The fate of the progeny from P2, P15, and P17 progenitors in wild-type, insc^P49, and numb³ embryos. Embryos were double stained for Eve (red) and Kr (green). Stage 12 (A–F′) and stage 14 (G–I) wild-type (A,G), insc^P49 (B–D,H), and nb³ (E–F′, I) embryos are shown. (A) Three consecutive wild-type hemisegments at mid- to late-stage 12. At this stage, the two EPC (red) are already present. The Kr⁺ Eve⁺ FDA1 (yellow) and the Kr⁺ FDO1 (green) are also evident. (B–D) In insc^P49 embryos, the incomplete expressivity of the mutant phenotype is evident in different hemisegments and is characterized by duplication of FDO1 (B), loss of the two EPC (C, *), and duplication of the FDA1 (D). (E–F′) The opposite phenotype is found in nb³ embryos: Two FEPCs are detected at early stage 12, which are enlarging to divide (E), and no putative FDA1 and FDO1 are detected that express Eve and/or Kr. At mid-stage 12, extra EPCs are detected (F′). (F,F′) Two different focal planes of the same mutant hemisegment at mid-stage 12. (F) The FDA1 (yellow cells) is losing Eve and Kr expression; likewise Kr expression is decaying in both siblings produced by division of P17 (arrows). (G) The characteristic pattern of EPC and precursors of DA1 and DO1 in a wild-type embryo at stage 14. (H) In an insc^P49 embryo, loss of EPC (*) and duplication of the precursors of muscles DA1 (yellow syncytia, arrows) and DO1 (green syncytia, arrows) are evident. (I) The opposite phenotype is observed in a nb³ embryo: extra EPCs and the absence of DA1 and DO1 muscle precursors.

Figure 7

A model to explain the phenotypes of nb and insc loss of function. (A) In wild type (WT) sibling pairs, the presence of Nb in only one cell ensures a sufficiently large difference in N signaling between the two cells such that the feedback mechanism mediated by N/Dl always becomes irreversible (see text).

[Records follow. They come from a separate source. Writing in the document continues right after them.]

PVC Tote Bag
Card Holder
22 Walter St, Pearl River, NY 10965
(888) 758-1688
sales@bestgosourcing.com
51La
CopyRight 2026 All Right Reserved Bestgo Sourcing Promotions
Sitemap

As a consequence, the level of N signaling (represented by vertical arrows) is maximal in the Nb⁻ cell and minimal in the Nb⁺ cell. Because the level of N signaling exceeds the necessary threshold (broken line) in the Nb⁻ cell, it adopts an A-type fate; its Nb⁺ sibling adopts the B-type fate because its level of N signaling falls below the threshold required for an A-type fate. In this context, where B represents the primary fate, FDA1, FDO1, and FEPCsib cells all have B-type fate. (B) In nb⁻ siblings a sufficiently large difference in the level of N signaling is not guaranteed, as neither cell inherits functional Nb. Nevertheless, the N/Dl feedback mechanism can become irreversible some of the time (see text). When this happens (top alternative) a wild-type situation ensues. However, if a sufficiently large difference in N signaling never arises and the feedback mechanism is never resolved (bottom alternative), the default level of N signaling in both cells is sufficiently above the postulated threshold required to specify an A-type fate. (C) Both sibling cells in insc⁻ embryos are Nb⁺ due to the failure of mutant progenitors to asymmetrically localize and segregate Nb. Hence, the difference in the level of N signaling required to irreversibly resolve the feedback mechanism can only arise through stochastic variations (top alternative) and statistically this will occur only a proportion of the time. When this fails (bottom alternative), the default level of N signaling in the siblings (due to the presence of Nb in both cells) falls below the threshold required to specify an A-type fate and both cells adopt the default B-type fate.